Despite the relatively small amounts involved in the claim, this is a national battle with international implications. If Resolute wins its statement of claim, forestry companies and governments all over the world that have submitted to the green domination of the resource may be inspired to kick over the traces and instigate badly needed reform.
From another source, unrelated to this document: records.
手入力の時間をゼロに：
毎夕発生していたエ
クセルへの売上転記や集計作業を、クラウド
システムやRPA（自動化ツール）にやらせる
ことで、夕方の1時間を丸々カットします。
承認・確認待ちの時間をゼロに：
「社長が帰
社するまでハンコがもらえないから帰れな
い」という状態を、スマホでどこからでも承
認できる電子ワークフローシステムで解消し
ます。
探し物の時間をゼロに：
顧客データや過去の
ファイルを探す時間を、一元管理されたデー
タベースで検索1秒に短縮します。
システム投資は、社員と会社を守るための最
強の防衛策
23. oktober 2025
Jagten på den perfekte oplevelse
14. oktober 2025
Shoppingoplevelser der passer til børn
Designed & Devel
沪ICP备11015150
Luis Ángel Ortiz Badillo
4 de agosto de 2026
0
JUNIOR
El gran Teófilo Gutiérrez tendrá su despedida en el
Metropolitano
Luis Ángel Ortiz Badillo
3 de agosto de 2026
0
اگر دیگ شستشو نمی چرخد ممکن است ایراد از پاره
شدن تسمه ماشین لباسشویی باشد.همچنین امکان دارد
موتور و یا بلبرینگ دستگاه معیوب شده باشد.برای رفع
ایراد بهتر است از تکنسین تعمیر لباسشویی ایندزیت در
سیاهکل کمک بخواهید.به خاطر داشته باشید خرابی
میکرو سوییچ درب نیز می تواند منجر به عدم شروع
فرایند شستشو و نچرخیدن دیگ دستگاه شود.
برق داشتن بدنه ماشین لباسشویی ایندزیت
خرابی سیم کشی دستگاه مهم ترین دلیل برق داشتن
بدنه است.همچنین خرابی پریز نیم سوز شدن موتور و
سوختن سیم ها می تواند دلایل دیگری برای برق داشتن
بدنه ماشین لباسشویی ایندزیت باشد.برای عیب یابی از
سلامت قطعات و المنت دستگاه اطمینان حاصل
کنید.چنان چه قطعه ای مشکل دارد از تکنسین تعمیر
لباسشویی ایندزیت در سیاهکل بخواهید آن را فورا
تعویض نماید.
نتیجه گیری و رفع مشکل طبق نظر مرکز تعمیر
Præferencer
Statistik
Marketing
The campaign against Resolute is also understandable in view of the long-term goals of ENGOs and their funders. Resolute is the largest integrated forestry company operating in the boreal forest (woodlands, harvesting, manufacturing and marketing) and like MacMillan Bloedel in Clayoquot and Weyerhaeuser on the mid-coast, it is the obvious target. Cripple Resolute and you trigger the “transformational” event that begins the deflationary spiral in Canada’s great natural resource storehouse. Break that, and you have broken the will of the Canadian economy.
Conclusions
Forest certification in Canada requires root-and-branch reform so that the benefits from Canada’s public forests are captured by Canadians, not activists, not ENGOs, not foundations seemingly acting in the public good, and the strong feelings of the not-fully-informed urban elite. While reform is occurring, a serious look at the machinations of so-called civil society [64], which acted in concert to alienate Canadian resources from Canadians in the service of poorly defined ideals, must take place. No sector of the economy is immune to oversight, criticism and vigorous reform, and given the masterful creation of an organizational field that supports forest certification, there has been little dispassionate examination of the work of the many organizations that are now steering the agenda in much of Canada’s forested lands.
The broad failures of forest certification, the failure of the process to improve the well being of local economies, the failure of the process to maximize the economic benefit of the forest for Canadians and the failure of the process to properly tend to the forests, must be taken into account when considering the future of the energy and extractive industries of the North. These failures must not be repeated, and Canadians must not allow seemingly well-meaning ENGOs and foundations to guide the future of those resources. Politicians, industrialists in the private sector and bureaucrats must be able to make decisions without the shrill demagoguery invented and used with power and effect during Canada’s forest battles. Such conflict and polarization have markedly harmed the public good.